HILO microscopy is a mode of imaging where the laser is directed at a sharp angle through the sample. This affords an imaging depth of up to 10 µm, at a signal to background noise ratio (SNR) only slightly lower than that of TIRF.
HILO stands for highly inclined and laminated optical sheet but is affectionately referred to as "Dirty TIRF" due to the slightly lower SNR in comparison to TIRF imaging.
The beam of light is both highly inclined and also incredibly thin. This has the effect of increasing the image intensity while at the same time reducing the background noise. Overall, the signal to background noise ratio can be up to eight times greater than standard epifluorescence illumination.
Crucially, the technique is not limited to imaging the surface of samples like TIRF. In TIRF microscopy, the effervescent wave is limited to 200nm from the glass surface so where deeper sample penetration is required, HILO becomes a very desirable mode. Often this is needed when imaging tissues, nuclei or other cell material that sit beyond the membrane.

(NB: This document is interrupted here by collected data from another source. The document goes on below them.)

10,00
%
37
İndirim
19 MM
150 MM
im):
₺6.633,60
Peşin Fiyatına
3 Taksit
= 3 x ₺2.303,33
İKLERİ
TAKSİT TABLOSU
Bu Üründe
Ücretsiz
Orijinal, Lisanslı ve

This advantage, coupled with the clearing up of background noise means it becomes possible to quantify molecular dynamics, kinetics and interactions in biological systems.
The Nanoimager microscope allows full control over the illumination angle so three imaging modes - EPI, TIRF and HILO - are all possible. Each of these types of illumination can be used to acquire super-resolution, smFRET or tracking data. A full field of view takes only milliseconds to record and reduced frames can be imaged at up to 5 kHz frame rate.
It is possible to change the illumination angle in 0.5 degree increments. Seeing the SNR changes in real time, in practice, allows the user to scroll through all illumination modes on the same sample. It is therefore possible to quickly adapt to the specific sample requirements without having to select the correct mode up front.